Provided entries ->
---+---

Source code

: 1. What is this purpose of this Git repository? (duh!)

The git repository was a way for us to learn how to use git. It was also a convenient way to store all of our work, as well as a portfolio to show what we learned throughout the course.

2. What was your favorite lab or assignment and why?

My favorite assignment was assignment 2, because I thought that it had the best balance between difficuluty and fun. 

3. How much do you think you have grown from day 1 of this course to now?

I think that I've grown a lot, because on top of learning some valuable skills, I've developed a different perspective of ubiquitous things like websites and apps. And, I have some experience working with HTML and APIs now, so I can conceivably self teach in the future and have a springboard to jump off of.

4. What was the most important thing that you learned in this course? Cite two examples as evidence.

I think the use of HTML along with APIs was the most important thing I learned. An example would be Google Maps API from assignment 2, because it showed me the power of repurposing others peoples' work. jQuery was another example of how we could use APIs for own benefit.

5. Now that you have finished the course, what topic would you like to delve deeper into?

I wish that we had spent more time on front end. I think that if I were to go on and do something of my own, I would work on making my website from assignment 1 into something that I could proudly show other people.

---+---

Work task ->
Restate the entries above. Match them exactly.

Written reply ->
Source code

: 1. What is this purpose of this Git repository? (duh!)

The git repository was a way for us to learn how to use git. It was also a convenient way to store all of our work, as well as a portfolio to show what we learned throughout the course.

2. What was your favorite lab or assignment and why?

My favorite assignment was assignment 2, because I thought that it had the best balance between difficuluty and fun. 

3. How much do you think you have grown from day 1 of this course to now?

I think that I've grown a lot, because on top of learning some valuable skills, I've developed a different perspective of ubiquitous things like websites and apps. And, I have some experience working with HTML and APIs now, so I can conceivably self teach in the future and have a springboard to jump off of.

4. What was the most important thing that you learned in this course? Cite two examples as evidence.

I think the use of HTML along with APIs was the most important thing I learned. An example would be Google Maps API from assignment 2, because it showed me the power of repurposing others peoples' work. jQuery was another example of how we could use APIs for own benefit.

5. Now that you have finished the course, what topic would you like to delve deeper into?

I wish that we had spent more time on front end. I think that if I were to go on and do something of my own, I would work on making my website from assignment 1 into something that I could proudly show other people.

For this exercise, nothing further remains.